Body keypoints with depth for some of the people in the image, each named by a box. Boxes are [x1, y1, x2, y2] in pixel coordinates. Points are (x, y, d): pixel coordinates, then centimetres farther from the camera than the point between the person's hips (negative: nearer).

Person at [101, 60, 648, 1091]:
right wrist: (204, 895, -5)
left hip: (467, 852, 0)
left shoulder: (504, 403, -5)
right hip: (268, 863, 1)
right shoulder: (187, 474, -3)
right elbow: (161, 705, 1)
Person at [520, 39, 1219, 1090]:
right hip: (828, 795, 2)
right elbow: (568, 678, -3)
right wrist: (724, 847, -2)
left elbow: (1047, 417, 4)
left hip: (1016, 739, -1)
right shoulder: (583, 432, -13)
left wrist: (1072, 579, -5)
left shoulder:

====

[TASK DIRECTIONS]: Nothing in the records may be left out; copy them all exactly.

[OUTPUT FOR THIS EXERCISE]:
Body keypoints with depth for some of the people in the image, each named by a box. Boxes are [x1, y1, x2, y2] in pixel coordinates. Points are (x, y, d): pixel coordinates, then centimetres farther from the camera than the point between the person's hips (negative: nearer).

Person at [101, 60, 648, 1091]:
right wrist: (204, 895, -5)
left hip: (467, 852, 0)
left shoulder: (504, 403, -5)
right hip: (268, 863, 1)
right shoulder: (187, 474, -3)
right elbow: (161, 705, 1)
Person at [520, 39, 1219, 1090]:
right hip: (828, 795, 2)
right elbow: (568, 678, -3)
right wrist: (724, 847, -2)
left elbow: (1047, 417, 4)
left hip: (1016, 739, -1)
right shoulder: (583, 432, -13)
left wrist: (1072, 579, -5)
left shoulder:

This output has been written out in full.